Gandhiji’s bust, commissioned and supplied by the ICCR, under the aegis of the Ministry of External Affairs, was designed by the famous Indian sculptor Ram Sutar.
“Gandhiji is an extraordinary inspirational force across the world. His most important legacy is his technique of non-violent moral activism and his principles of courage, truth, and religious tolerance,” Consul General of India, Atlanta, Dr Kulkarni, said.
“His principles provided an impetus for Dr Martin Luther King, Jr, who followed his operational techniques. Mahatma Gandhi led India’s epic freedom struggle against colonialism and Dr Martin Luther King Jr. led America’s epic struggle against racism. Both Mahatma Gandhiji and Dr Martin Luther King Jr. will continue to inspire generations through their life and the values they stood for.”
Clarksdale Mayor Chuck Espy said, “We are humbled by this most generous gift. Gandhiji was among the most courageous and spiritual of men. He led his nation to freedom not with guns but with simplicity, determination, truth, and nonviolence. His efforts inspired the world, including the leaders of our own nation’s civil rights movement, such as Dr King and the late Congressman John Lewis.”

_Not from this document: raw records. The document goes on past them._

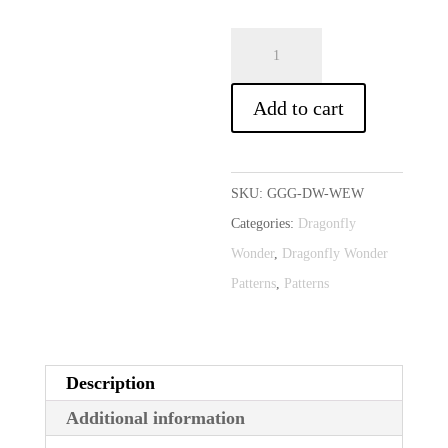
Weekend
A
Wonder
l
(Optional
t
Add to cart
Download)
e
quantity
r
n
SKU:
GGG-DW-WEW
a
Categories:
Dragonfly
t
Wonder
,
Dragonfly Wonder
i
Patterns
,
Patterns
v
e
:
Description
Additional information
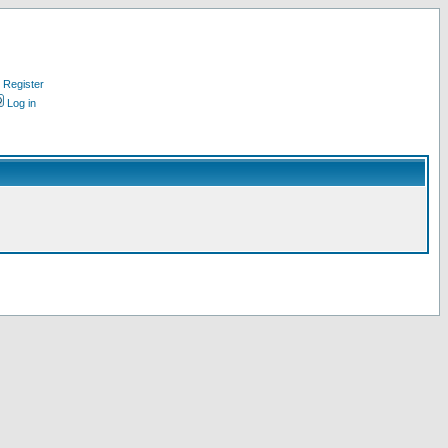
Register
Log in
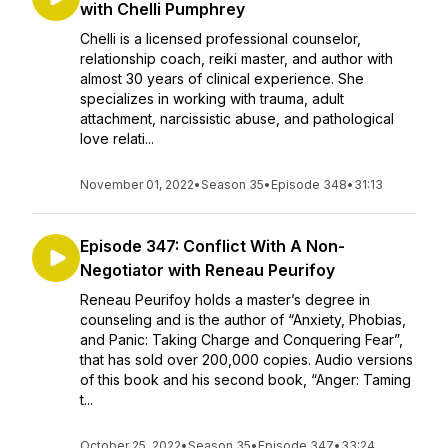
with Chelli Pumphrey
Chelli is a licensed professional counselor,
relationship coach, reiki master, and author with
almost 30 years of clinical experience. She
specializes in working with trauma, adult
attachment, narcissistic abuse, and pathological
love relati...
November 01, 2022
•
Season 35
•
Episode 348
•
31:13
Episode 347: Conflict With A Non-
Negotiator with Reneau Peurifoy
Reneau Peurifoy holds a master’s degree in
counseling and is the author of “Anxiety, Phobias,
and Panic: Taking Charge and Conquering Fear”,
that has sold over 200,000 copies. Audio versions
of this book and his second book, “Anger: Taming
t...
October 25, 2022
•
Season 35
•
Episode 347
•
33:24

Coahoma County board of supervisors president, Johnny Newson observed, “Gandhiji was a transformational leader. He embodied the virtues of tolerance and respect. He showed the world that change can be made without violence and changed the course of a nation forever. We welcome and are grateful for the opportunity to strengthen our bonds of friendship with the Indian American community as well as our brothers and sisters in India.”

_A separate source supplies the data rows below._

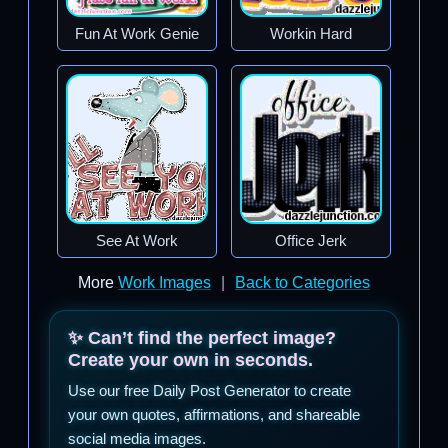
Fun At Work Genie
Workin Hard
See At Work
Office Jerk
More
Work Images
|
Back to Categories
✨ Can’t find the perfect image?
Create your own in seconds.
Use our free Daily Post Generator to create
your own quotes, affirmations, and shareable
social media images.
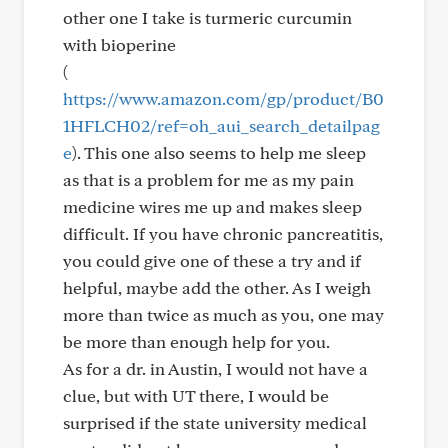
other one I take is turmeric curcumin
with bioperine
(
https://www.amazon.com/gp/product/B0
1HFLCH02/ref=oh_aui_search_detailpag
e
). This one also seems to help me sleep
as that is a problem for me as my pain
medicine wires me up and makes sleep
difficult. If you have chronic pancreatitis,
you could give one of these a try and if
helpful, maybe add the other. As I weigh
more than twice as much as you, one may
be more than enough help for you.
As for a dr. in Austin, I would not have a
clue, but with UT there, I would be
surprised if the state university medical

M R Rangaswami, founder of Indiaspora, said the organisation was delighted to be engaged in the community-wide effort and hoped that the Indian diaspora can continue to serve as a force for good, as a bridge between countries, and as global ambassadors for Gandhiji’s message.
“Mahatma Gandhi’s teachings and principles continue to be a guiding light now as much as ever. This is especially relevant today when we are grappling with uncertainty in the face of a global pandemic, as well as a new social awakening in the US.”